We know we need it, but we don’t get enough. Sleep can be elusive, and most of us have problems sleeping occasionally. According to the National Sleep Foundation (NSF), at least 40 million Americans suffer from sleep disorders, and 60 percent of adults report having insomnia at least a few times a week.
While the occasional sleepless night is nothing to worry about, the Harvard Women’s Health Watch reported that chronic insomnia decreases the immune system and leads to health problems such as weight gain and hypertension. These health issues, as well as medication and painful disorders such as arthritis, often result in continued insomnia, creating a vicious cycle.

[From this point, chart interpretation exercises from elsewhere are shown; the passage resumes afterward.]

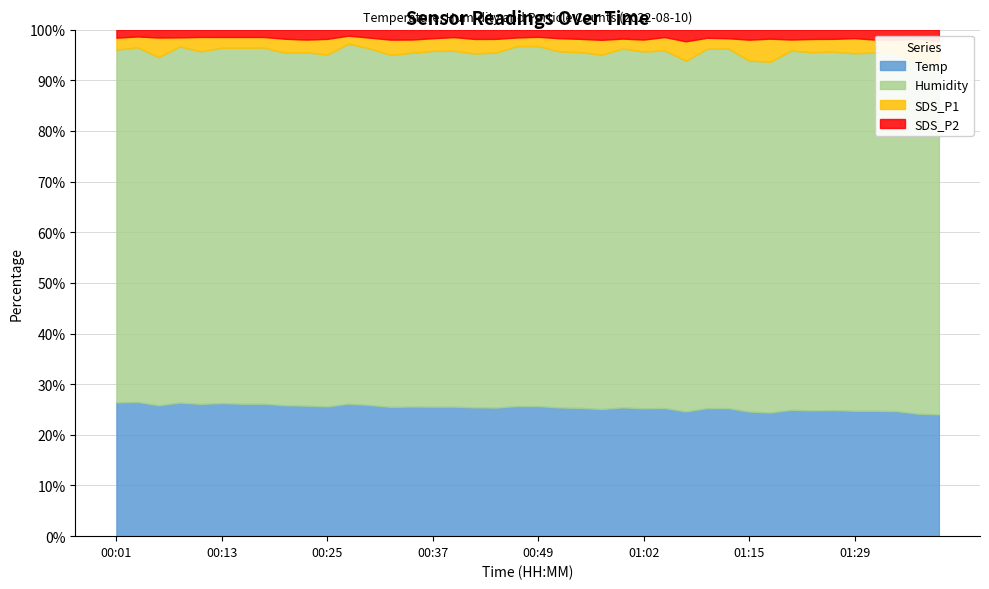

Which series changed the most between 00:52 and 00:57?

SDS_P1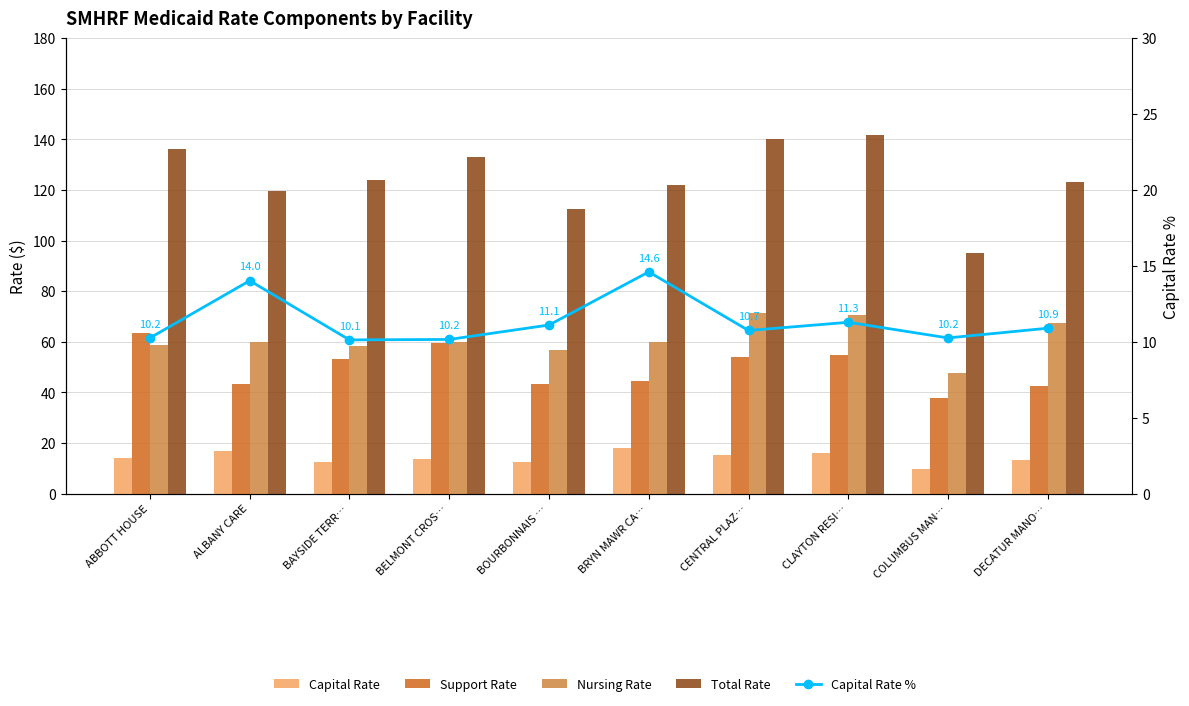

At which category is the sum across all series the highest?

CLAYTON RESI…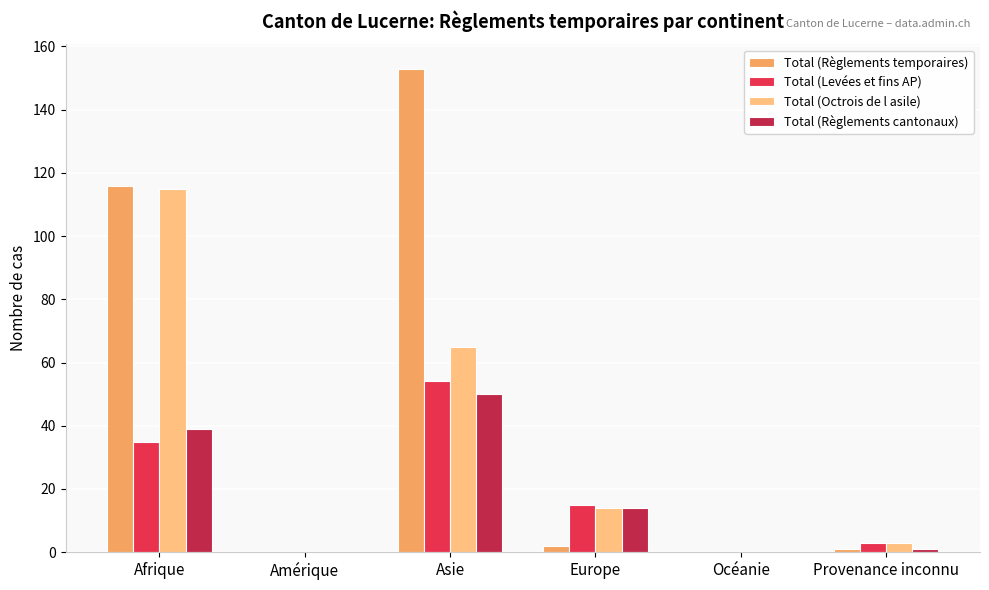

What is the sum of all Total (Règlements temporaires) values?

272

Other health issues linked to sleep loss include:
- Impaired memory and learning problems.
- Less effective decision-making.
- Daytime drowsiness, thought to affect some 40% of adults per the NSF.
- Irritability, anxiety, and impatience.
- Mood swings.
- Higher stress levels.
The need for sleep varies, with an average of eight hours being the ideal for most adults. Shift workers, truck drivers, medical professionals, and teens and young adults tend to live on less sleep than they truly need, causing problems for themselves and others.
While quantity of sleep is important, quality of sleep is vital to your health. You’re better off sleeping soundly for 7 hours than sleeping restlessly for 9 hours. You can take some simple steps to improve both the quality and quantity of your sleep:
- Avoid strenuous exercise, alcohol, and caffeine at least four hours before bed.
- Keep a regular sleeping and waking schedule, even on weekends.
- Reconsider keeping a television or computer in your bedroom. The light from the screen can disrupt sleep.
- Make sure your mattress is comfortable, turn it regularly, and replace it after 5–7 years.
- Keep your room as dark as possible and slightly cool.
- If your sleep partner tends to toss and turn, consider a larger bed or one of the newer beds that has dual controls for firmness. These modern beds tend to minimize disruption of your sleep if your partner is restless.
While short-term insomnia is usually not an issue, continued sleeplessness may indicate a problem such as sleep apnea or narcolepsy. Most sleep disorders go undiagnosed, and could be discovered and treated with a simple test at your local hospital or sleep center. If you have insomnia more than once a week, talk to your doctor about a referral for sleep testing.